A 15 ans, on l’a sauvée de l’océan. C’était en France, sur la côte du département des Landes. «J’étais bonne nageuse, pourtant, mais je me suis fait avoir. J’ai réussi à gagner le rivage, mais la vague était en train de me reprendre. Un homme m’a sauvée. J’avais déjà de l’eau plein les poumons. J’ai eu le temps de voir un cercle lumineux, à l’intérieur de la vague, c’était d’une beauté extraordinaire.» C’est ce qu’elle recherche, encore et encore, aujourd’hui. En peignant certaines toiles, elle a d’ailleurs «l’impression d’être au milieu du lac, et d’avancer dans la peinture». Sans se noyer, cette fois.
C’est ce qu’elle a cherché aussi, d’une certaine manière, dans la peinture de nus. Des corps de femmes très fortes. «A travers elles, c’est moi que je cherchais.» Le corps d’une femme bien en chair est, comme un paysage, une métamorphose perpétuelle. Avec le corps des hommes, par contre, il ne se passe rien. «On sait qu’ils ont deux bras, deux jambes… J’ai besoin de chair. J’aurais aimé qu’un obèse ose poser nu pour moi. Cela m’aurait intéressée. Les rondeurs prennent la lumière, comme la surface d’un lac.»
A Découvrir
Deux expositions «Francine Simonin». Musée d’art de Pully. Du 5 juin au 17 août.
«Francine Simonin». Galerie Isabelle Gétaz. Mont-sur-Rolle (VD). Du 6 juin au 5 juillet. www.galerie-igetaz.ch
Une monographie«Francine Simonin». Till Schaap/Genoud, 304 pages. Avec des textes de Frédéric Pajak, Etienne Barilier, Nicolas Raboud et Lauren Laz.

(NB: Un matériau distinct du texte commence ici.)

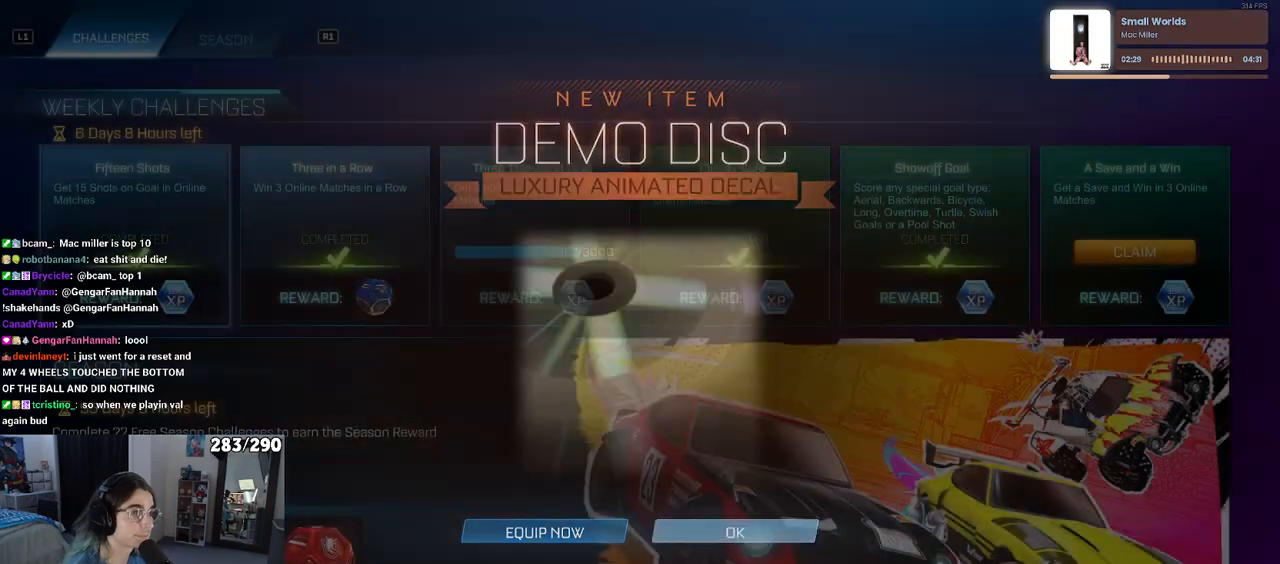
{"buttons": ["DPAD_RIGHT"], "left_stick": "center", "right_stick": "center", "events": [[167, "DPAD_RIGHT", "down"]]}
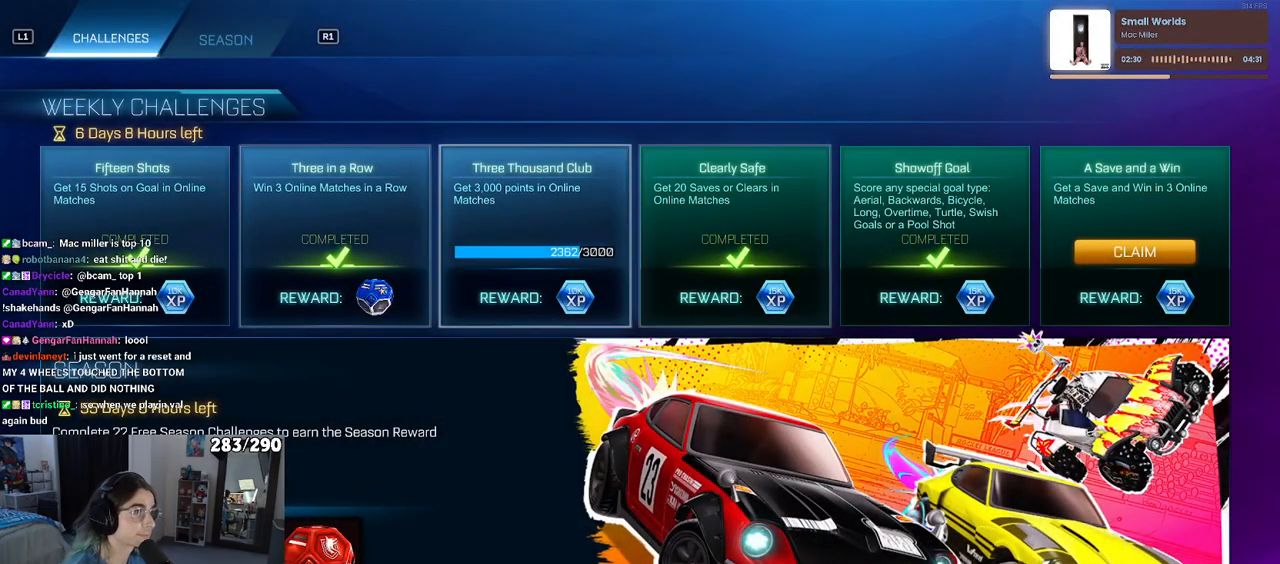
{"buttons": ["CROSS"], "left_stick": "center", "right_stick": "center", "events": [[150, "DPAD_RIGHT", "up"], [383, "DPAD_RIGHT", "down"], [483, "DPAD_RIGHT", "up"], [500, "CROSS", "down"]]}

Un film, diffusé dans le cadre de l’exposition de Pully«Francine Simonin. Destin: peinture». Réalisation Pierre Starobinski. Interview par Frédéric Pajak. 28 min.
Francine Simonin
Née à Lausanne en 1936, elle a suivi les cours de l’Ecole cantonale des beaux-arts de Lausanne. Elle pratique la gravure depuis 1963. Lauréate d’une bourse du Conseil des arts du Canada, elle réside à Montréal depuis 1968. Elle a enseigné les arts à l’Université de Québec. Aujourd’hui, elle partage sa vie entre Lausanne, Evian et le Québec.